Remove results with same id from Elasticsearch search result

Hi,

I just joined the forums and would like to aks you for a little help with the following question I am not able to answer reading the docs:

Let's assume we have a search result with 3 documents. Two of them share a key attribute (product-ID or similar).

Is it possible to remove "doubled" documents from the search result by using Elasticsearch, so that only 2 documents would be returned in that case? I don't want to implement this in application logic as I would still like to use pagination, aggregation, etc. It does not matter which of the two documents with the same id is removed.

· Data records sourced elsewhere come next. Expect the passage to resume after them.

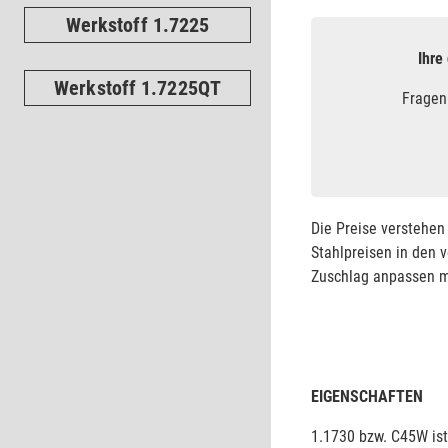
Werkstoff 1.7225
Ihre
Werkstoff 1.7225QT
Fragen
Die Preise verstehen 
Stahlpreisen in den 
Zuschlag anpassen mü
EIGENSCHAFTEN
1.1730 bzw. C45W ist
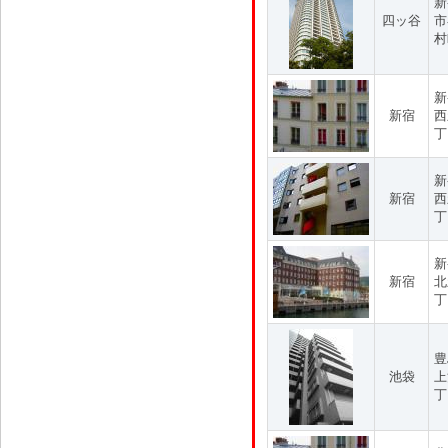
新
四ッ谷
市
村
新
新宿
西
丁
新
新宿
西
丁
新
新宿
北
丁
豊
池袋
上
丁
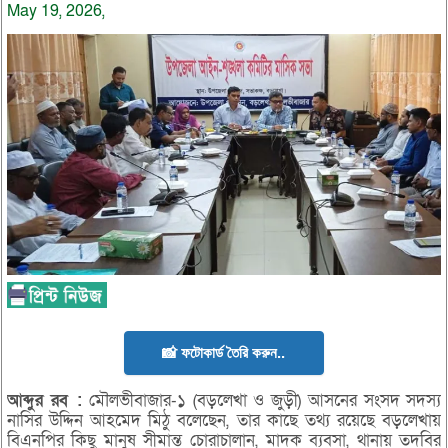
May 19, 2026,
📸 ফটোকার্ড তৈরি করুন..
আব্দুর
রব :
মৌলভীবাজার-১ (বড়লেখা ও জুড়ী) আসনের সংসদ সদস্য
নাসির উদ্দিন আহমেদ মিঠু বলেছেন, তার কাছে তথ্য রয়েছে বড়লেখায়
বিএনপির কিছু মানুষ সীমান্ত চোরাচালান, মাদক ব্যবসা, থানায় তদবির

This would be the example in Elasticsearch:

{
  "mappings": {
    "properties": {
      "name":    { "type": "text" },  
      "articleNumber":  { "type": "keyword"  }
    }
  }
}

PUT /tmp_pd_articles/_doc/1
{
  "name": "My Book 1",
  "articleNumber": "A9781"
}

PUT /tmp_pd_articles/_doc/2
{
  "name": "My Book 1 (with some other title)",
  "articleNumber": "A9781"
}

PUT /tmp_pd_articles/_doc/3
{
  "name": "My Book 2",
  "articleNumber": "A9782"
}


GET /tmp_pd_articles/_search
{
  "query": { "match_all": {} }

}

The goal is to write a query that returns only two articles instead of all three:
#1 ("A9781", "My Book 1") OR
#2 ("A9781", "My Book 1 (with some other title)")

AND
#3 ("A9782", "My Book 2")

This reduction should be applied because #1 and #2 share the same productNumber "A9781". I wonder whether there is a Elasticsearch query to accomplish this goal.

Thank you very much for your help in advance,
Philipp

Welcome! You can run a terms aggregation on the articleNumber and add a top_hits agg inside.

This topic was automatically closed 28 days after the last reply. New replies are no longer allowed.